Further, by virtually every measure, the increasing automation in markets has led to greater liquidity. Much of the bitching–including in some quotes in the WSJ article–emanates from traditional liquidity suppliers who have lost out to more efficient competitors. Believe me, if order flow had become more toxic, these guys would have pulled back too, and probably more severely than HFT has done.
What can exacerbate market movements is positive feedback trading strategies. Portfolio insurance during the 1987 Crash is a classic example. The WSJ article points at algorithmic momentum trading strategies, and indeed these are positive feedback in nature. But they are not unique to algos: meatware implemented momentum/trend following strategies long before they were embedded in software. Momentum trading is something else that long predates the rise of the machines.
Several quotes in the WSJ article made me laugh. One was: “’Human beings tend not to react this fast and violently.’” Really? Heard of Black Monday? Black Tuesday? Silver Thursday? Black Friday? I’m sure there’s a Color Wednesday to fill in the week, but none comes to mind. Regardless, the point remains: human beings reacted rapidly and violently long before trading machines were even dreamt of.
Here’s another: “Today, when the computers start buying, everyone buys; when they sell, everyone sells.”
This is called “not an equilibrium.”
The bottom line is that the stock market sometimes decline substantially, without any obvious cause. Indeed, the cause(s) of some of the biggest, fastest drops remain elusive decades after they occurred. This is true across virtually every institutional and technological trading environment, making it less likely that any particular selloff is uniquely attributable to a change in technology. Furthermore, large market moves in the absence of any decisive event or piece of news is not inconsistent with market “rationality”, or due to some behavioral anomaly (which is inherently human, by the way).

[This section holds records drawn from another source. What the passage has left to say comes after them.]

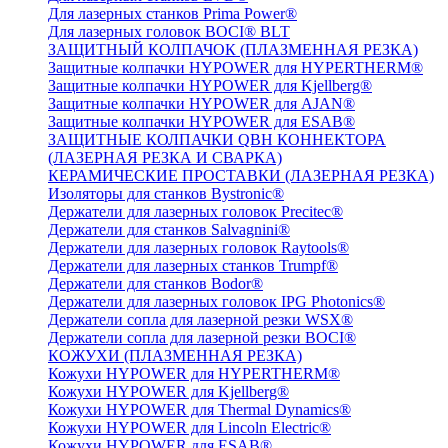
Для лазерных станков Prima Power®
Для лазерных головок BOCI® BLT
ЗАЩИТНЫЙ КОЛПАЧОК (ПЛАЗМЕННАЯ РЕЗКА)
Защитные колпачки HYPOWER для HYPERTHERM®
Защитные колпачки HYPOWER для Kjellberg®
Защитные колпачки HYPOWER для AJAN®
Защитные колпачки HYPOWER для ESAB®
ЗАЩИТНЫЕ КОЛПАЧКИ QBH КОННЕКТОРА
(ЛАЗЕРНАЯ РЕЗКА И СВАРКА)
КЕРАМИЧЕСКИЕ ПРОСТАВКИ (ЛАЗЕРНАЯ РЕЗКА)
Изоляторы для станков Bystronic®
Держатели для лазерных головок Precitec®
Держатели для станков Salvagnini®
Держатели для лазерных головок Raytools®
Держатели для лазерных станков Trumpf®
Держатели для станков Bodor®
Держатели для лазерных головок IPG Photonics®
Держатели сопла для лазерной резки WSX®
Держатели сопла для лазерной резки BOCI®
КОЖУХИ (ПЛАЗМЕННАЯ РЕЗКА)
Кожухи HYPOWER для HYPERTHERM®
Кожухи HYPOWER для Kjellberg®
Кожухи HYPOWER для Thermal Dynamics®
Кожухи HYPOWER для Lincoln Electric®
Кожухи HYPOWER для ESAB®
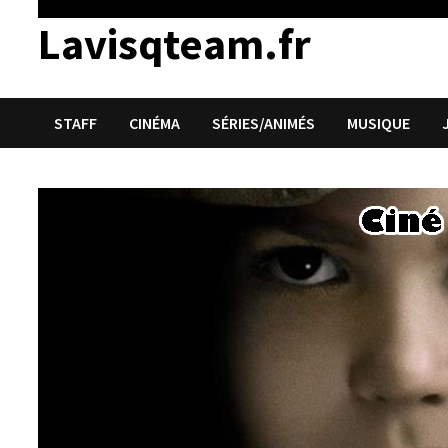
Lavisqteam.fr
STAFF
CINÉMA
SÉRIES/ANIMÉS
MUSIQUE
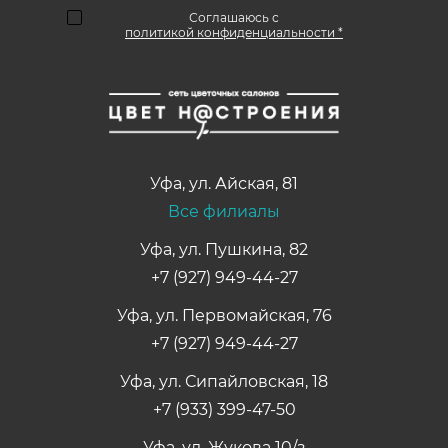
Соглашаюсь с
политикой конфиденциальности *
Уфа
,
ул. Айская, 81
Все филиалы
Уфа, ул. Пушкина, 82
+7 (927) 949-44-27
Уфа, ул. Первомайская, 76
+7 (927) 949-44-27
Уфа, ул. Сипайловская, 18
+7 (933) 399-47-50
Уфа, ул. Жукова 10/з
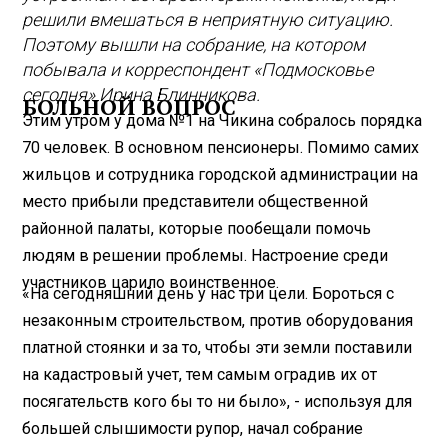
решили вмешаться в неприятную ситуацию.
Поэтому вышли на собрание, на котором
побывала и корреспондент «Подмосковье
сегодня» Ирина Блинникова.
БОЛЬНОЙ ВОПРОС
Этим утром у дома №1 на Чикина собралось порядка
70 человек. В основном пенсионеры. Помимо самих
жильцов и сотрудника городской администрации на
место прибыли представители общественной
районной палаты, которые пообещали помочь
людям в решении проблемы. Настроение среди
участников царило воинственное.
«На сегодняшний день у нас три цели. Бороться с
незаконным строительством, против оборудования
платной стоянки и за то, чтобы эти земли поставили
на кадастровый учет, тем самым оградив их от
посягательств кого бы то ни было», - используя для
большей слышимости рупор, начал собрание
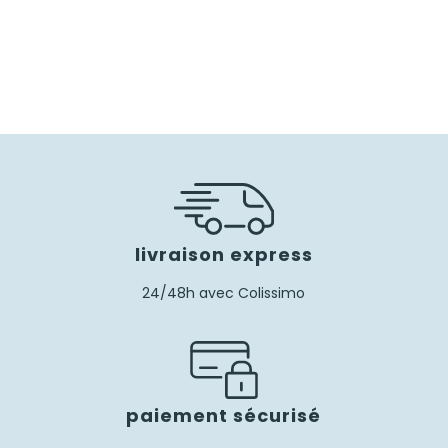
livraison express
24/48h avec Colissimo
paiement sécurisé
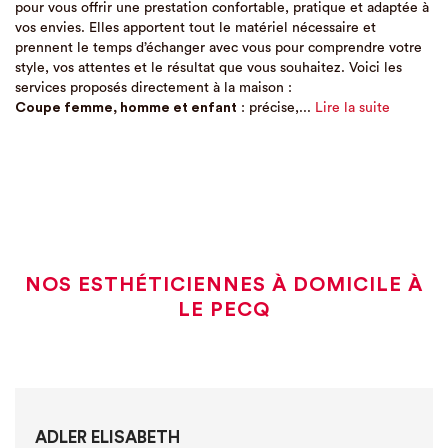
pour vous offrir une prestation confortable, pratique et adaptée à
vos envies. Elles apportent tout le matériel nécessaire et
prennent le temps d’échanger avec vous pour comprendre votre
style, vos attentes et le résultat que vous souhaitez. Voici les
services proposés directement à la maison :
Coupe femme, homme et enfant
: précise,...
Lire la suite
NOS ESTHÉTICIENNES À DOMICILE À
LE PECQ
ADLER ELISABETH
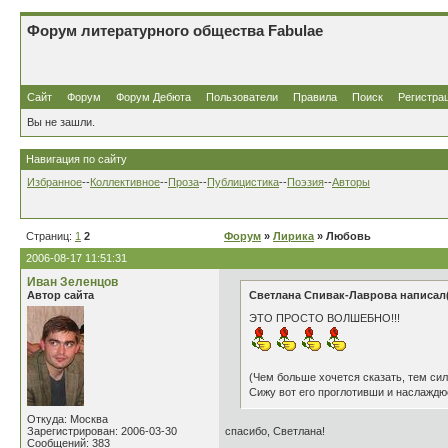
Форум литературного общества Fabulae
Сайт
Форум
Форум Дебюта
Пользователи
Правила
Поиск
Регистра
Вы не зашли.
Навигация по сайту
Избранное
--
Коллективное
--
Проза
--
Публицистика
--
Поэзия
--
Авторы
Страниц:
1
2
Форум
»
Лирика
» Любовь
2006-08-17 11:51:31
Иван Зеленцов
Автор сайта
Светлана Спивак-Лаврова написал(
ЭТО ПРОСТО ВОЛШЕБНО!!!
(Чем больше хочется сказать, тем си
Сижу вот его проглотивши и наслаждю
Откуда: Москва
Зарегистрирован: 2006-03-30
спасибо, Светлана!
Сообщений: 383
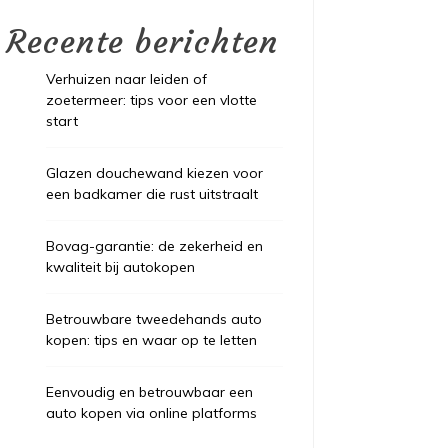
Recente berichten
Verhuizen naar leiden of
zoetermeer: tips voor een vlotte
start
Glazen douchewand kiezen voor
een badkamer die rust uitstraalt
Bovag-garantie: de zekerheid en
kwaliteit bij autokopen
Betrouwbare tweedehands auto
kopen: tips en waar op te letten
Eenvoudig en betrouwbaar een
auto kopen via online platforms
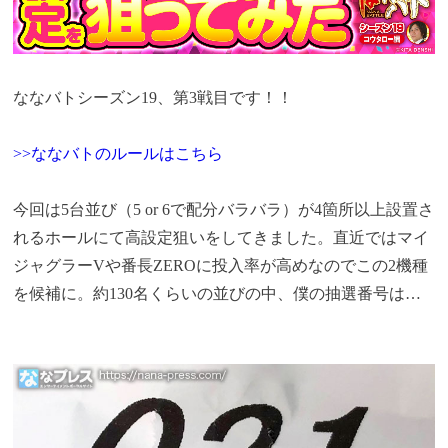
ななバトシーズン19、第3戦目です！！
>>ななバトのルールはこちら
今回は5台並び（5 or 6で配分バラバラ）が4箇所以上設置さ
れるホールにて高設定狙いをしてきました。直近ではマイ
ジャグラーVや番長ZEROに投入率が高めなのでこの2機種
を候補に。約130名くらいの並びの中、僕の抽選番号は…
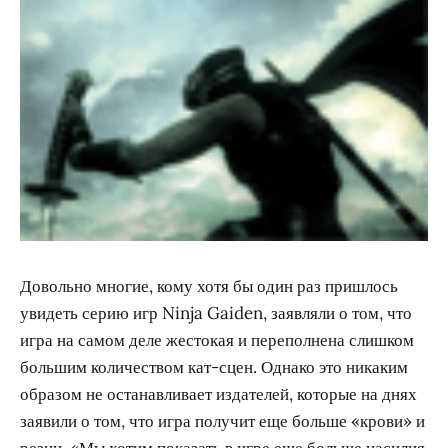
Довольно многие, кому хотя бы один раз пришлось
увидеть серию игр Ninja Gaiden, заявляли о том, что
игра на самом деле жестокая и переполнена слишком
большим количеством кат-сцен. Однако это никаким
образом не останавливает издателей, которые на днях
заявили о том, что игра получит еще больше «крови» и
резни. «Мы хотим показать в игре еще больше насилия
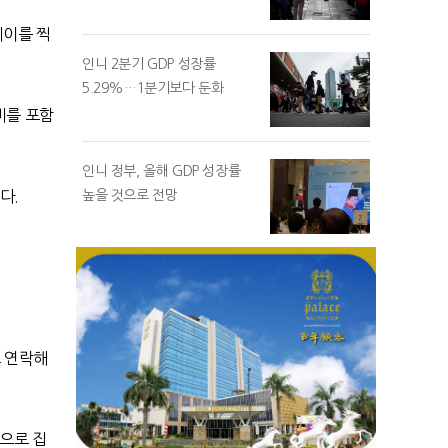
레이를 찍
인니 2분기 GDP 성장률
5.29%…1분기보다 둔화
비를 포함
인니 정부, 올해 GDP 성장률
다.
높을 것으로 전망
로 연락해
명으로 집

But humans crave explanations for phenomena like big movements in the stock market, and this demand calls forth supply. That the explanations are for the most part untestable and hence not scientific only means that there is little check on this supply. Anybody can offer an explanation, which likely cannot be proven wrong. So why not? But if you understand that mechanism, you should also understand that you shouldn’t pay much attention.